FORA’ESS 2026 : le Sénégal appelle l’Afrique à faire de l’économie sociale et solidaire un moteur de souveraineté et d’emploi.
Le Sénégal ambitionne de placer l’économie sociale et solidaire (ESS) au cœur de la transformation économique du continent. À l’ouverture de la deuxième édition du Forum africain de l’économie sociale et solidaire (FORA’ESS), le Premier ministre, Mouhamadou Al Amine Lo, a invité les États africains à accélérer la mise en œuvre de la stratégie décennale de l’Union africaine afin de faire de l’ESS un levier de souveraineté économique, d’intégration régionale et de création d’emplois.
Organisé à Dakar du 6 au 9 juillet 2026, le forum rassemble plus de 1 500 participants issus de 30 pays, parmi lesquels des ministres, des représentants d’institutions internationales, des acteurs de l’économie sociale et solidaire ainsi que des partenaires techniques et financiers. Placée sous le thème « L’économie sociale et solidaire : moteur de transition, d’inclusion et de convergence en Afrique », cette rencontre vise à renforcer la coopération continentale autour d’un modèle de développement fondé sur la solidarité, l’inclusion et la valorisation des ressources locales.
Passer des engagements aux actions concrètes
Dans son discours d’ouverture, le chef du gouvernement sénégalais a rappelé que l’adoption par l’Union africaine de la Stratégie décennale de l’économie sociale et solidaire (2023-2032) constitue une avancée majeure. Il estime toutefois que le véritable défi réside désormais dans sa mise en œuvre effective.

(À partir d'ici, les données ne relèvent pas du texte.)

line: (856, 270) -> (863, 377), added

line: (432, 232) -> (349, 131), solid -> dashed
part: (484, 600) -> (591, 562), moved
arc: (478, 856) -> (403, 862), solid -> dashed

Mouhamadou Al Amine Lo a appelé les États africains à traduire cette vision en politiques publiques concrètes à travers l’adoption de cadres juridiques harmonisés, la création de mécanismes de financement adaptés, le renforcement des dispositifs d’accompagnement des acteurs de l’ESS et la mise en place d’outils statistiques capables de mesurer la contribution réelle du secteur aux économies nationales.
Selon lui, ces réformes sont indispensables pour faire de l’économie sociale et solidaire un moteur durable de croissance inclusive et de résilience économique.
Vers un modèle africain de développement
Au-delà des aspects économiques, le Premier ministre a défendu l’idée d’un modèle de développement inspiré des valeurs historiques de solidarité propres aux sociétés africaines.
Il a rappelé que les principes de l’économie sociale et solidaire trouvent leurs racines dans des références historiques telles que la Charte du Mandé de 1236 ou encore la Charte de la Révolution torodo de 1776, qui consacraient déjà les notions de responsabilité collective, de partage des richesses et de justice sociale.
Pour les autorités sénégalaises, ces héritages démontrent que l’Afrique dispose de ses propres fondements pour bâtir un modèle économique répondant à ses réalités, sans se limiter à reproduire des schémas extérieurs.
L’économie sociale et solidaire au cœur de la vision Sénégal 2050
Le gouvernement sénégalais inscrit cette ambition dans le cadre de l’Agenda national de transformation Sénégal 2050, qui fait de l’économie sociale et solidaire un pilier de la stratégie de développement du pays.
Le Premier ministre a rappelé que le président Bassirou Diomaye Faye a décrété l’année 2026 « Année de l’emploi et de l’économie sociale et solidaire », avec pour objectif de stimuler la création d’emplois décents, de renforcer les coopératives productives et de promouvoir un développement davantage ancré dans les territoires.
Pour Dakar, l’organisation de cette deuxième édition du FORA’ESS constitue également une reconnaissance du rôle joué par le Sénégal dans la promotion des politiques publiques dédiées à l’ESS et dans l’opérationnalisation de la stratégie continentale adoptée par l’Union africaine.
Renforcer la coopération continentale
Le chef du gouvernement a également plaidé pour une meilleure coordination des politiques publiques entre les États africains afin de favoriser l’émergence d’un véritable marché continental de l’économie sociale et solidaire.
Il a notamment proposé la création d’un Observatoire africain de l’ESS, chargé de suivre les progrès réalisés, d’évaluer l’impact des initiatives menées sur le continent et de faciliter le partage des bonnes pratiques entre les pays.
Selon lui, une gouvernance commune permettrait de faire de l’économie sociale et solidaire un instrument majeur de mise en œuvre de l’Agenda 2063 de l’Union africaine, tout en renforçant les capacités du continent à relever les défis liés à l’emploi, à l’inclusion sociale, à la résilience économique et au développement durable.
À travers le FORA’ESS Dakar 2026, le Sénégal entend ainsi contribuer à l’émergence d’une vision africaine du développement, fondée sur la solidarité, l’innovation sociale et la coopération entre les États, au service d’une croissance plus inclusive et durable.